Memories of my first time along the Carretera Austral

Chile patagonia aysen lago general carrera autumn colours

I remember seeing Lago General Carrera for the first time in 1995. I had found myself in Torres del Paine, southern Chile, at the end of a five week stay with enough money either to fly back to Santiago or to hitchhike and use the money for food. With nothing in my diary for a month, I chose the latter.

Travelling north from Torres del Paine is rather complicated by the fact that Chile doesn't really have a landmass for the first few hundred kilometres. It's all archipelago, Pacific ocean and ice. My journey therefore involved travelling out of Chile, looping out to the Atlantic coast of Argentina and back into Chile at the point at which the southerly highway, Carretera Austral, ends, or starts if you are going north.

The Carretera Austral runs the length of northern Patagonia, the very narrow and sparcely populated stretch of Chile which runs south from Puerto Montt until the land peters out.
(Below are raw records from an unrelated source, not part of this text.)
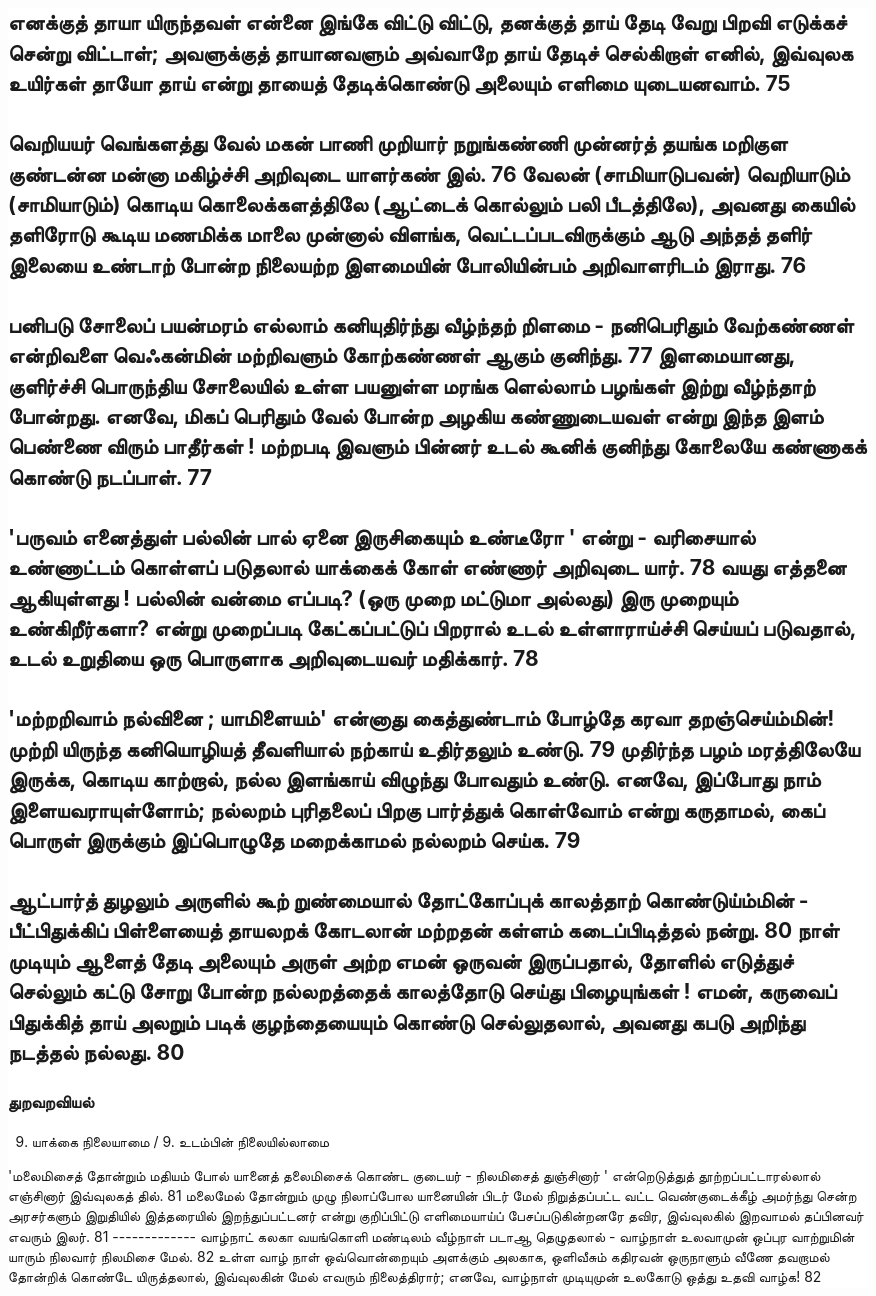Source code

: எனக்குத் தாயா யிருந்தவள் என்னை இங்கே விட்டு விட்டு, தனக்குத் தாய் தேடி வேறு பிறவி எடுக்கச் சென்று விட்டாள்; அவளுக்குத் தாயானவளும் அவ்வாறே தாய் தேடிச் செல்கிறாள் எனில், இவ்வுலக உயிர்கள் தாயோ தாய் என்று தாயைத் தேடிக்கொண்டு அலையும் எளிமை யுடையனவாம். 75
----------------
வெறியயர் வெங்களத்து வேல் மகன் பாணி
முறியார் நறுங்கண்ணி முன்னர்த் தயங்க
மறிகுள குண்டன்ன மன்னா மகிழ்ச்சி
அறிவுடை யாளர்கண் இல். 76
வேலன் (சாமியாடுபவன்) வெறியாடும் (சாமியாடும்) கொடிய கொலைக்களத்திலே (ஆட்டைக் கொல்லும் பலி பீடத்திலே), அவனது கையில் தளிரோடு கூடிய மணமிக்க மாலை முன்னால் விளங்க, வெட்டப்படவிருக்கும் ஆடு அந்தத் தளிர் இலையை உண்டாற் போன்ற நிலையற்ற இளமையின் போலியின்பம் அறிவாளரிடம் இராது. 76
----------
பனிபடு சோலைப் பயன்மரம் எல்லாம்
கனியுதிர்ந்து வீழ்ந்தற் றிளமை - நனிபெரிதும்
வேற்கண்ணள் என்றிவளை வெஃகன்மின் மற்றிவளும்
கோற்கண்ணள் ஆகும் குனிந்து. 77
இளமையானது, குளிர்ச்சி பொருந்திய சோலையில் உள்ள பயனுள்ள மரங்க ளெல்லாம் பழங்கள் இற்று வீழ்ந்தாற் போன்றது. எனவே, மிகப் பெரிதும் வேல் போன்ற அழகிய கண்ணுடையவள் என்று இந்த இளம் பெண்ணை விரும் பாதீர்கள் ! மற்றபடி இவளும் பின்னர் உடல் கூனிக் குனிந்து கோலையே கண்ணாகக் கொண்டு நடப்பாள். 77
------------
'பருவம் எனைத்துள் பல்லின் பால் ஏனை
இருசிகையும் உண்டீரோ ' என்று - வரிசையால்
உண்ணாட்டம் கொள்ளப் படுதலால் யாக்கைக்
கோள் எண்ணார் அறிவுடை யார். 78
வயது எத்தனை ஆகியுள்ளது ! பல்லின் வன்மை எப்படி? (ஒரு முறை மட்டுமா அல்லது) இரு முறையும் உண்கிறீர்களா? என்று முறைப்படி கேட்கப்பட்டுப் பிறரால் உடல் உள்ளாராய்ச்சி செய்யப் படுவதால், உடல் உறுதியை ஒரு பொருளாக அறிவுடையவர் மதிக்கார். 78
----------------
'மற்றறிவாம் நல்வினை ; யாமிளையம்' என்னாது
கைத்துண்டாம் போழ்தே கரவா தறஞ்செய்ம்மின்!
முற்றி யிருந்த கனியொழியத் தீவளியால்
நற்காய் உதிர்தலும் உண்டு. 79
முதிர்ந்த பழம் மரத்திலேயே இருக்க, கொடிய காற்றால், நல்ல இளங்காய் விழுந்து போவதும் உண்டு. எனவே, இப்போது நாம் இளையவராயுள்ளோம்; நல்லறம் புரிதலைப் பிறகு பார்த்துக் கொள்வோம் என்று கருதாமல், கைப் பொருள் இருக்கும் இப்பொழுதே மறைக்காமல் நல்லறம் செய்க. 79
-----------------
ஆட்பார்த் துழலும் அருளில் கூற் றுண்மையால்
தோட்கோப்புக் காலத்தாற் கொண்டுய்ம்மின் - பீட்பிதுக்கிப்
பிள்ளையைத் தாயலறக் கோடலான் மற்றதன்
கள்ளம் கடைப்பிடித்தல் நன்று. 80
நாள் முடியும் ஆளைத் தேடி அலையும் அருள் அற்ற எமன் ஒருவன் இருப்பதால், தோளில் எடுத்துச் செல்லும் கட்டு சோறு போன்ற நல்லறத்தைக் காலத்தோடு செய்து பிழையுங்கள் ! எமன், கருவைப் பிதுக்கித் தாய் அலறும் படிக் குழந்தையையும் கொண்டு செல்லுதலால், அவனது கபடு அறிந்து நடத்தல் நல்லது. 80
-------------

### துறவறவியல்
9. யாக்கை நிலையாமை / 9. உடம்பின் நிலையில்லாமை

'மலைமிசைத் தோன்றும் மதியம் போல் யானைத்
தலைமிசைக் கொண்ட குடையர் - நிலமிசைத்
துஞ்சினார் ' என்றெடுத்துத் தூற்றப்பட்டாரல்லால்
எஞ்சினார் இவ்வுலகத் தில். 81
மலைமேல் தோன்றும் முழு நிலாப்போல யானையின் பிடர் மேல் நிறுத்தப்பட்ட வட்ட வெண்குடைக்கீழ் அமர்ந்து சென்ற அரசர்களும் இறுதியில் இத்தரையில் இறந்துப்பட்டனர் என்று குறிப்பிட்டு எளிமையாய்ப் பேசப்படுகின்றனரே தவிர, இவ்வுலகில் இறவாமல் தப்பினவர் எவரும் இலர். 81 -------------
வாழ்நாட் கலகா வயங்கொளி மண்டிலம்
வீழ்நாள் படாஆ தெழுதலால் - வாழ்நாள்
உலவாமுன் ஒப்புர வாற்றுமின் யாரும்
நிலவார் நிலமிசை மேல். 82
உள்ள வாழ் நாள் ஒவ்வொன்றையும் அளக்கும் அலகாக, ஒளிவீசும் கதிரவன் ஒருநாளும் வீணே தவறாமல் தோன்றிக் கொண்டே யிருத்தலால், இவ்வுலகின் மேல் எவரும் நிலைத்திரார்; எனவே, வாழ்நாள் முடியுமுன் உலகோடு ஒத்து உதவி வாழ்க! 82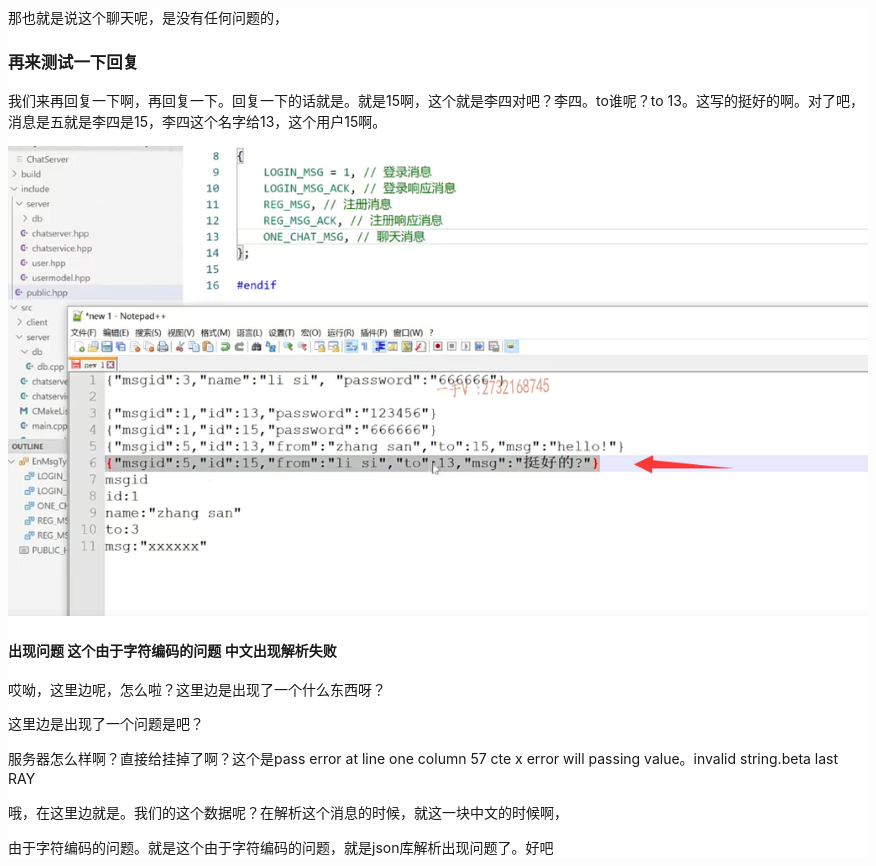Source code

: 

那也就是说这个聊天呢，是没有任何问题的，

### 再来测试一下回复

我们来再回复一下啊，再回复一下。回复一下的话就是。就是15啊，这个就是李四对吧？李四。to谁呢？to 13。这写的挺好的啊。对了吧，消息是五就是李四是15，李四这个名字给13，这个用户15啊。

![image-20230813193852542](image/image-20230813193852542.png)

#### 出现问题  这个由于字符编码的问题  中文出现解析失败

哎呦，这里边呢，怎么啦？这里边是出现了一个什么东西呀？

这里边是出现了一个问题是吧？

服务器怎么样啊？直接给挂掉了啊？这个是pass error at line one column 57 cte x error will passing value。invalid string.beta last RAY

哦，在这里边就是。我们的这个数据呢？在解析这个消息的时候，就这一块中文的时候啊，

由于字符编码的问题。就是这个由于字符编码的问题，就是json库解析出现问题了。好吧
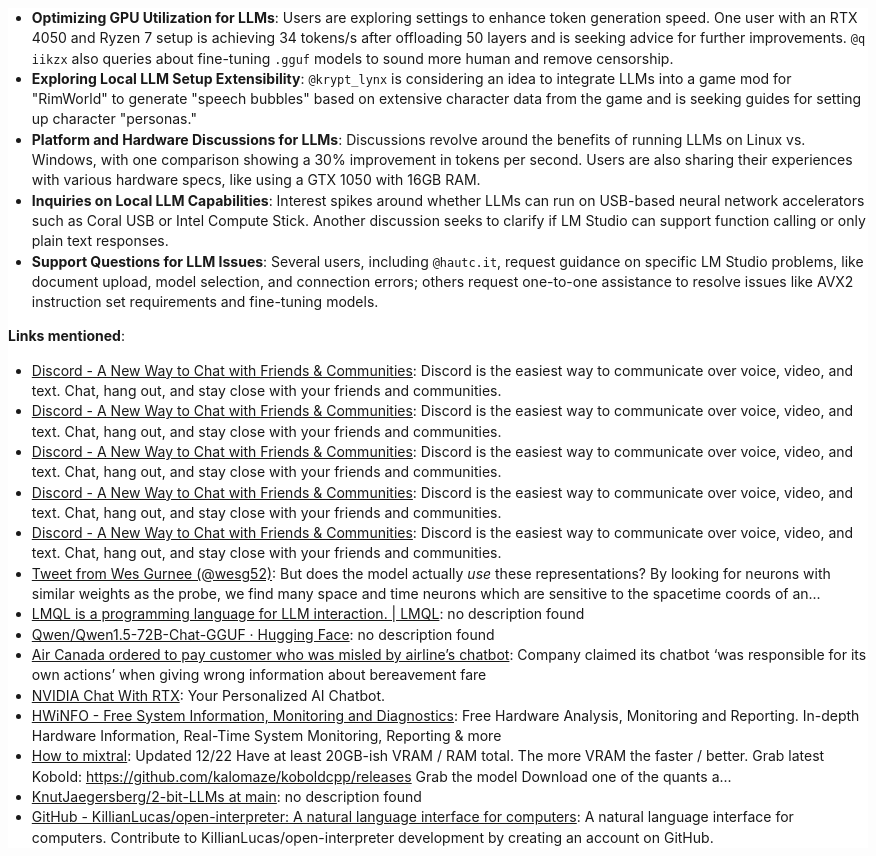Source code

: - **Optimizing GPU Utilization for LLMs**: Users are exploring settings to enhance token generation speed. One user with an RTX 4050 and Ryzen 7 setup is achieving 34 tokens/s after offloading 50 layers and is seeking advice for further improvements. `@qiikzx` also queries about fine-tuning `.gguf` models to sound more human and remove censorship.
- **Exploring Local LLM Setup Extensibility**: `@krypt_lynx` is considering an idea to integrate LLMs into a game mod for "RimWorld" to generate "speech bubbles" based on extensive character data from the game and is seeking guides for setting up character "personas."
- **Platform and Hardware Discussions for LLMs**: Discussions revolve around the benefits of running LLMs on Linux vs. Windows, with one comparison showing a 30% improvement in tokens per second. Users are also sharing their experiences with various hardware specs, like using a GTX 1050 with 16GB RAM.
- **Inquiries on Local LLM Capabilities**: Interest spikes around whether LLMs can run on USB-based neural network accelerators such as Coral USB or Intel Compute Stick. Another discussion seeks to clarify if LM Studio can support function calling or only plain text responses.
- **Support Questions for LLM Issues**: Several users, including `@hautc.it`, request guidance on specific LM Studio problems, like document upload, model selection, and connection errors; others request one-to-one assistance to resolve issues like AVX2 instruction set requirements and fine-tuning models.

**Links mentioned**:

- [Discord - A New Way to Chat with Friends &amp; Communities](https://discord.com/channels/1110598183144399058/1204973625518587925): Discord is the easiest way to communicate over voice, video, and text.  Chat, hang out, and stay close with your friends and communities.
- [Discord - A New Way to Chat with Friends &amp; Communities](https://discord.com/channels/1110598183144399058/1197279779603370015): Discord is the easiest way to communicate over voice, video, and text.  Chat, hang out, and stay close with your friends and communities.
- [Discord - A New Way to Chat with Friends &amp; Communities](https://discord.com/channels/1110598183144399058/): Discord is the easiest way to communicate over voice, video, and text.  Chat, hang out, and stay close with your friends and communities.
- [Discord - A New Way to Chat with Friends &amp; Communities](https://discord.com/channels/1110598183144399058/1110598183144399061/1207719619058733108): Discord is the easiest way to communicate over voice, video, and text.  Chat, hang out, and stay close with your friends and communities.
- [Discord - A New Way to Chat with Friends &amp; Communities](https://discord.com/channels/1110598183144399058/1110598183144399061/1207936682440269844): Discord is the easiest way to communicate over voice, video, and text.  Chat, hang out, and stay close with your friends and communities.
- [Tweet from Wes Gurnee (@wesg52)](https://x.com/wesg52/status/1709551591425245338?s=20): But does the model actually _use_ these representations? By looking for neurons with similar weights as the probe, we find many space and time neurons which are sensitive to the spacetime coords of an...
- [LMQL is a programming language for LLM interaction. | LMQL](https://lmql.ai/): no description found
- [Qwen/Qwen1.5-72B-Chat-GGUF · Hugging Face](https://huggingface.co/Qwen/Qwen1.5-72B-Chat-GGUF): no description found
- [Air Canada ordered to pay customer who was misled by airline’s chatbot](https://www.theguardian.com/world/2024/feb/16/air-canada-chatbot-lawsuit): Company claimed its chatbot ‘was responsible for its own actions’ when giving wrong information about bereavement fare
- [NVIDIA Chat With RTX](https://www.nvidia.com/en-us/ai-on-rtx/chat-with-rtx-generative-ai/): Your Personalized AI Chatbot.
- [HWiNFO - Free System Information, Monitoring and Diagnostics](https://www.hwinfo.com/): Free Hardware Analysis, Monitoring and Reporting. In-depth Hardware Information, Real-Time System Monitoring, Reporting &amp; more
- [How to mixtral](https://rentry.org/HowtoMixtral): Updated 12/22 Have at least 20GB-ish VRAM / RAM total. The more VRAM the faster / better. Grab latest Kobold: https://github.com/kalomaze/koboldcpp/releases Grab the model Download one of the quants a...
- [KnutJaegersberg/2-bit-LLMs at main](https://huggingface.co/KnutJaegersberg/2-bit-LLMs/tree/main): no description found
- [GitHub - KillianLucas/open-interpreter: A natural language interface for computers](https://github.com/KillianLucas/open-interpreter): A natural language interface for computers. Contribute to KillianLucas/open-interpreter development by creating an account on GitHub.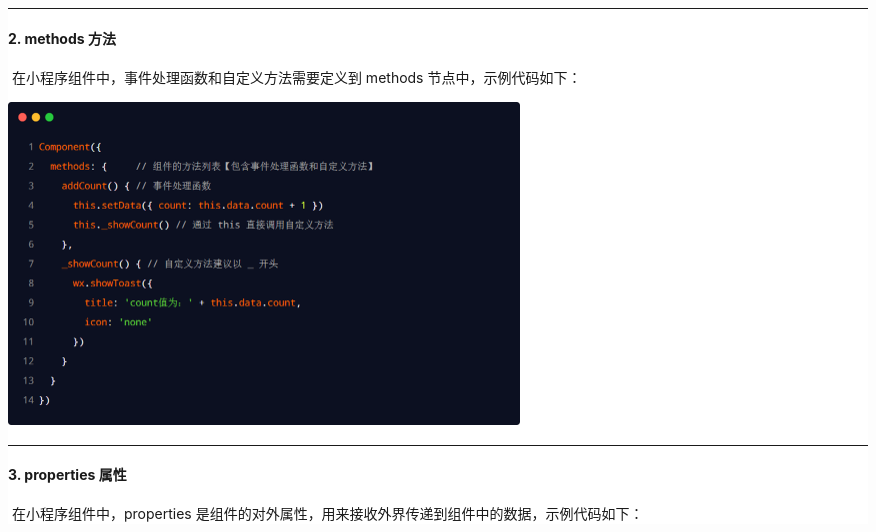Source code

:



------



#### 			2. methods 方法



​				在小程序组件中，事件处理函数和自定义方法需要定义到 methods 节点中，示例代码如下：

<img src="/wxImages/methods方法.png" alt="image-20230311233151994" style="zoom:50%;" />





------



#### 			3. properties 属性



​				在小程序组件中，properties 是组件的对外属性，用来接收外界传递到组件中的数据，示例代码如下：
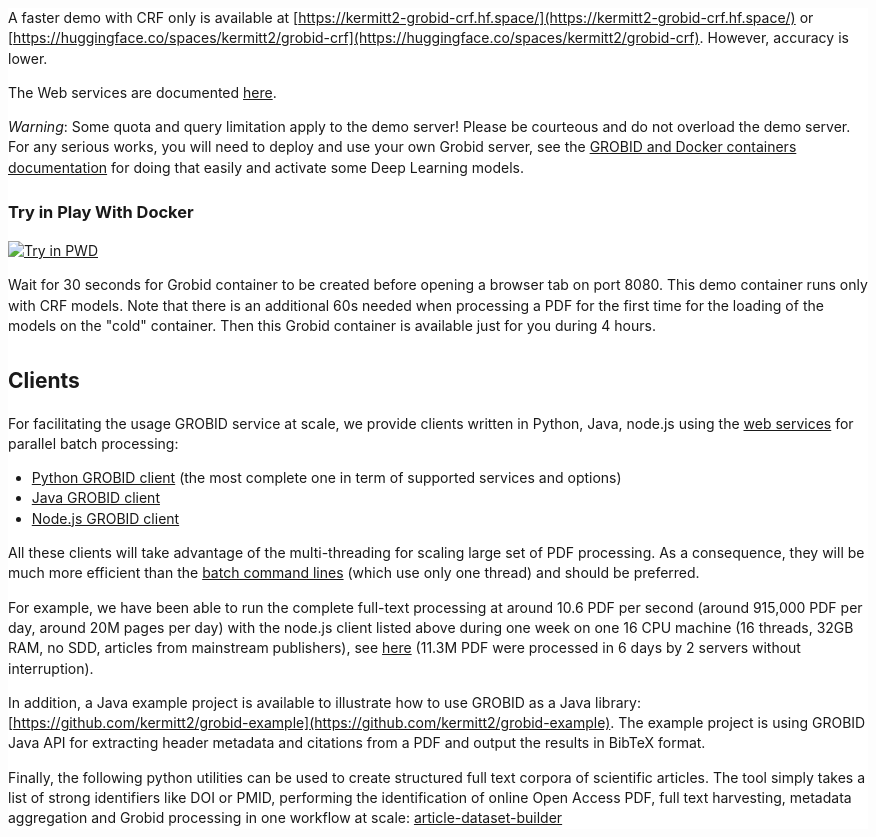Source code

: A faster demo with CRF only is available at [https://kermitt2-grobid-crf.hf.space/](https://kermitt2-grobid-crf.hf.space/) or [https://huggingface.co/spaces/kermitt2/grobid-crf](https://huggingface.co/spaces/kermitt2/grobid-crf). However, accuracy is lower.

The Web services are documented [here](https://grobid.readthedocs.io/en/latest/Grobid-service/).

_Warning_: Some quota and query limitation apply to the demo server! Please be courteous and do not overload the demo server. 
For any serious works, you will need to deploy and use your own Grobid server, see the [GROBID and Docker containers documentation](https://grobid.readthedocs.io/en/latest/Grobid-docker/) for doing that easily and activate some Deep Learning models. 

### Try in Play With Docker

<a href="https://labs.play-with-docker.com/?stack=https://raw.githubusercontent.com/kermitt2/grobid/master/compose.yml">
  <img src="https://raw.githubusercontent.com/play-with-docker/stacks/master/assets/images/button.png" alt="Try in PWD"/>
</a>

Wait for 30 seconds for Grobid container to be created before opening a browser tab on port 8080. This demo container runs only with CRF models. Note that there is an additional 60s needed when processing a PDF for the first time for the loading of the models on the "cold" container. Then this Grobid container is available just for you during 4 hours. 

## Clients

For facilitating the usage GROBID service at scale, we provide clients written in Python, Java, node.js using the [web services](https://grobid.readthedocs.io/en/latest/Grobid-service/) for parallel batch processing:

- <a href="https://github.com/kermitt2/grobid-client-python" target="_blank">Python GROBID client</a> (the most complete one in term of supported services and options)
- <a href="https://github.com/kermitt2/grobid-client-java" target="_blank">Java GROBID client</a>
- <a href="https://github.com/kermitt2/grobid-client-node" target="_blank">Node.js GROBID client</a>

All these clients will take advantage of the multi-threading for scaling large set of PDF processing. As a consequence, they will be much more efficient than the [batch command lines](https://grobid.readthedocs.io/en/latest/Grobid-batch/) (which use only one thread) and should be preferred. 

For example, we have been able to run the complete full-text processing at around 10.6 PDF per second (around 915,000 PDF per day, around 20M pages per day) with the node.js client listed above during one week on one 16 CPU machine (16 threads, 32GB RAM, no SDD, articles from mainstream publishers), see [here](https://github.com/kermitt2/grobid/issues/443#issuecomment-505208132) (11.3M PDF were processed in 6 days by 2 servers without interruption).

In addition, a Java example project is available to illustrate how to use GROBID as a Java library: [https://github.com/kermitt2/grobid-example](https://github.com/kermitt2/grobid-example). The example project is using GROBID Java API for extracting header metadata and citations from a PDF and output the results in BibTeX format.  

Finally, the following python utilities can be used to create structured full text corpora of scientific articles. The tool simply takes a list of strong identifiers like DOI or PMID, performing the identification of online Open Access PDF, full text harvesting, metadata aggregation and Grobid processing in one workflow at scale: [article-dataset-builder](https://github.com/kermitt2/article-dataset-builder)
Despite the grand name, it is basically a very long dirt road opened in 1992 to connect the few villages and towns which exist down here.

The road appears to be a spectacular folly as it follows an impossibly complex and beautiful route past mountains, primary forest, glaciers, rivers, lakes and open plains. In fact, the road has a not so subtle geopolitical purpose. It formed part of the attempt by Chile to keep Argentine paws off what, for them, would be a piece of fabulously valuable foothold on the Pacific.

The Carretera Austral passing Lago General Carrera, Chile

In this part of Chile, the distance from the Argentine border to the waters of the Pacific are so close as to be positivley tempting. The Carretera Austral therefore helped to at least link the sparse population together - a sort of Maginot Line, just much thinner, and thus far, more effective.

Back to the lake in the photos. Right down near the very end of the Carretera Austral, you come to Lago General Carrera. At least that's what it's called in Chile - the lake spans the border with Argentina, on their side it's called Lago Argentino. It was here that I came back into Chile.

I remember it well because the border crossing involved a long detour over a bridge. Being on foot, I decided to take the direct route by wading over the river. It turned out to be quite a deep river. And fast flowing. And cold. Suffice to say, it's the only time I have arrived in a country dressed only in my underpants.

General Carrera is the second largest lake in South America. It has to be one of the most beautiful. Quite apart from the turquoise waters backed by stunning snow-capped mountains, what makes the lake so striking is that there is just nobody there. It took me two days to walk and hitchike my way along the southern shore as far as Mallin Colorado.

Beautiful views at Mallín Colorado, Chile

Mallin Colorado is a family run 'accommodation complex' on the western tip of the lake. It's not a complex, there are only four cabins. They grow their own vegetables and have horses stabled nearby. It's like a very beautiful home scattered along the slopes of this most stunning lake.

I remember seeing it and thinking it looked exquisite. Since my budget at the time ran to roadside camping and meals of bread and butter (I had to forego the butter after a couple of weeks) it was some years before I was able to actually stay there to discover just how lovely it is.

During that long journey back to Santiago, I have many vivid memories of wonderful people. I also have countless images in my mind of the landscape. Mallín Colorado was the only accommodation which stayed with me.